I have long wanted to participate in CIMAM, and I remember that in 2022, amid a postpartum existential crisis, I tried to apply because I wanted to reintegrate into the artistic milieu. However, I did not complete the application properly, which likely compromised the acceptance of my application. This year, I did things right and was fortunate to be selected. It was crucial to participate in the conference, not only to hear testimonials and perspectives on topics that interest me but particularly for how this event's production connects people from various corners of the world. It was a transformative experience!
My name is Edna Inês Vieira Bettencourt, also known as Edna Bettencourt. I'm and angolan based curator and cultural producer.
Graduated from the University of Aveiro (Portugal) in Translation & Administration, I started my career working as an intern for a gallery assistant at Nuno Sacramento Art Gallery (Aveiro - Portugal). While there I experienced different roles in managing an art gallery, producing exhibitions, art residencies, and art fairs, for 2 years and a half. This experience was a turning point to understand where I wanted to be and what I wanted to do as a professional.
Growing up in Portugal always gave me this sense of non-belonging to that place, so I decided to look for opportunities in the art world in my home land Angola, and I got it! I was hired by MOVART Gallery to manage the project in Luanda, the capital city of Angola. It was a dream coming true. Getting back to my homeland, to my roots, rediscovering family, and having the opportunity to emerge in a new art world context as contemporary African art with so many interesting artists around.
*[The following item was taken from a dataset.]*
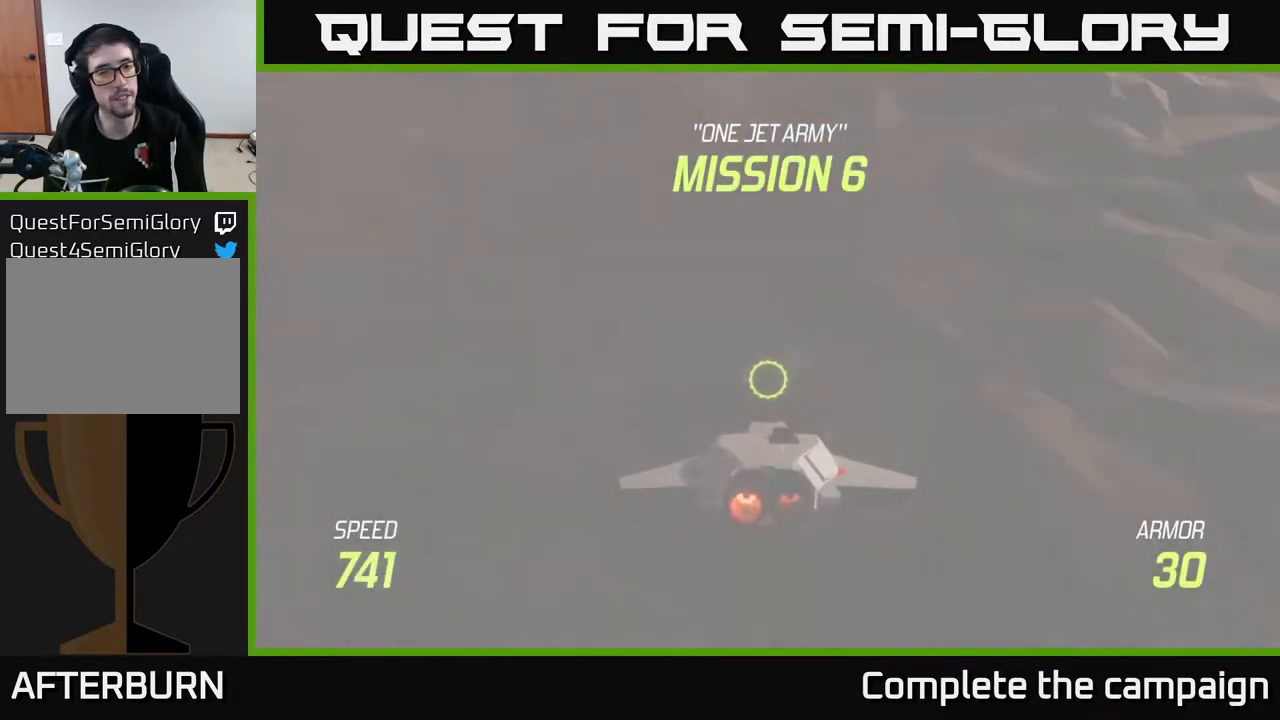
{"buttons": ["L2"], "left_stick": "center", "right_stick": "center", "events": [[467, "left_stick", "center"]]}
I've worked at MOVART for 4 years where I was able to lead the project together with Janire Bilbao (Director), producing exhibitions and international art fairs and producing cultural events in Luanda as The Music Nigth for the European Union in Angola, and in Lisbon, and a group exhibition and cocktail called Friday 13th at the NOT A MUSEUM. During my time at MOVART, I had the pleasure of working and collaborating with several artists as Mário Macilau, Ana Silva, Keyezua, René Tavares, Ihosvanny Cisneros, António Ole, Binelde Hyrcan, Asíko, and many others from Africa and it's diaspora. I also had the opportunity to collaborate with amazing curators such as Suzana Sousa, Adriano Mixinge, Paula Nascimento, Inês Vale, and also with cultural institutions based in Luanda.
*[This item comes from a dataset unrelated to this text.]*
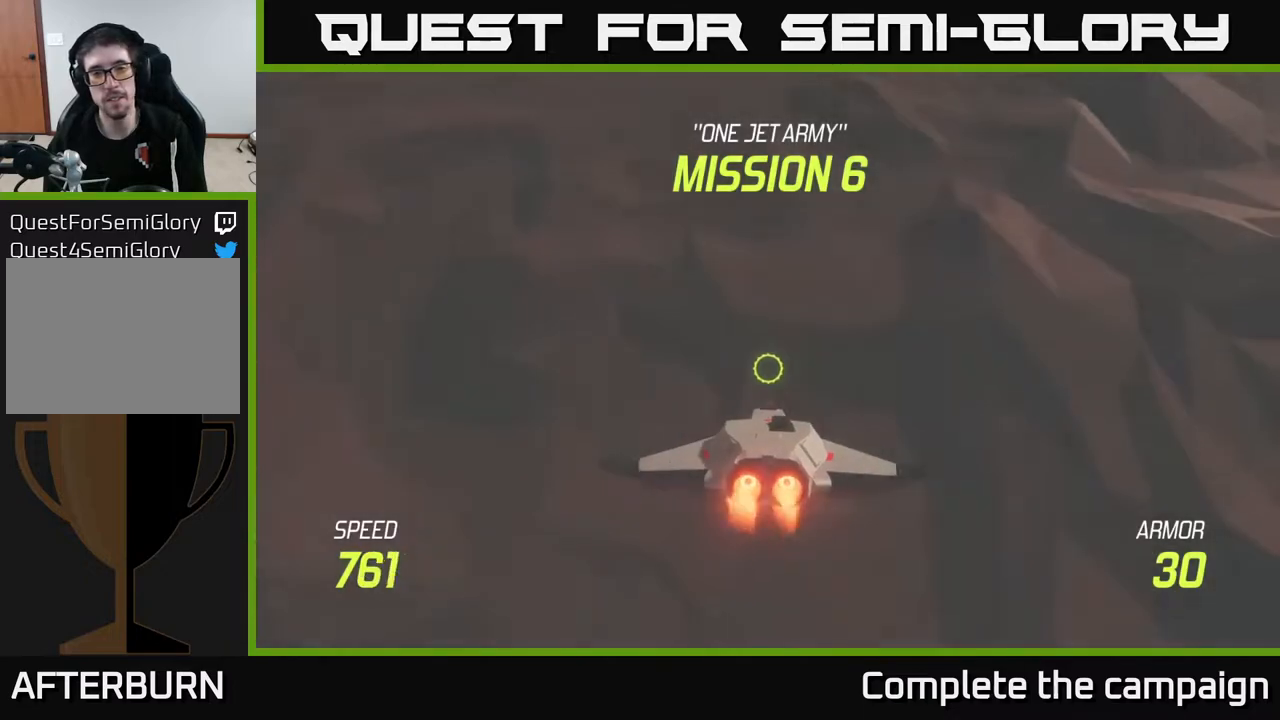
{"buttons": ["L2"], "left_stick": "center", "right_stick": "center", "events": []}
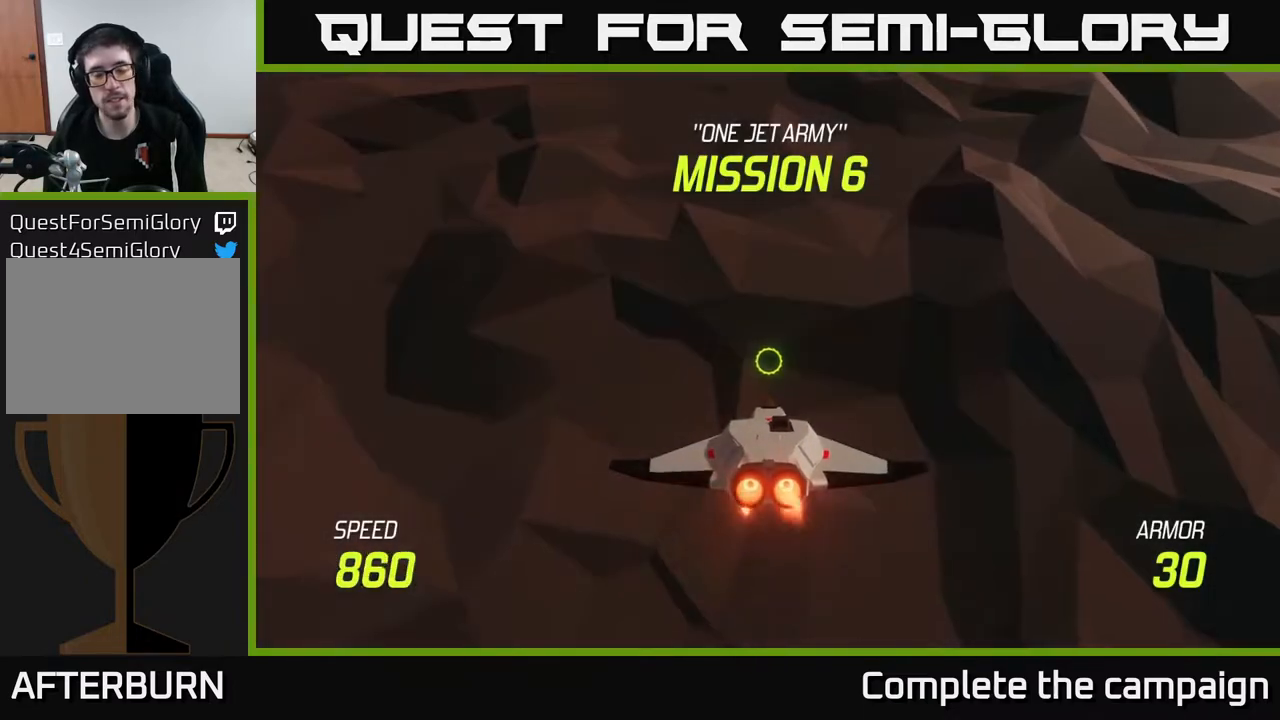
{"buttons": ["L2"], "left_stick": "center", "right_stick": "center", "events": []}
Currently, I'm the Project Manager for The NESR Art Foundation, an independent art foundation founded in 2021 by Hiba and Wissam Nesr. It focuses on supporting Angolan artists, and artists from the continent, through a platform for dialogue and exchange within Africa and internationally. The foundation provides a space for artistic research, production, and critical discourse through its residencies, collection, and educational projects, centered around a creative hub located in Luanda, Angola.
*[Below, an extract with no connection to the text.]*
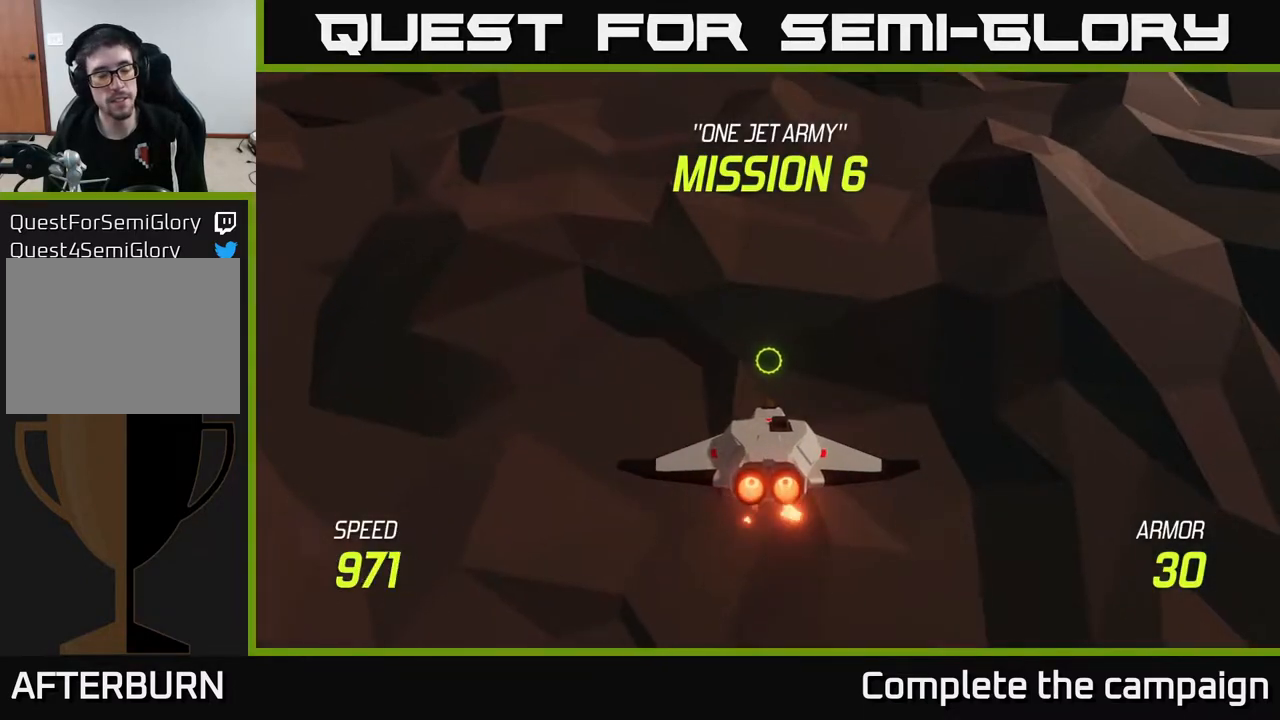
{"buttons": ["L2"], "left_stick": "up", "right_stick": "center", "events": [[267, "left_stick", "up"]]}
At the Foundation I'm responsible for coordinating the residency program that welcomes 6 artists per year and managing the Foundation's collection.
Recently I've produced Luanda's edition for the group exhibition "The Power of My Hands" from the Museé D'art Moderne the Paris, showing a group of works by sixteen
women artists from various English - and Portuguese - speaking African countries or the diaspora.
During the last 5 years, a had the t joined the MACAAL boot camp in Morocco, where I've met an amazing group of your cultural agents /artists/gallerists from several African countries.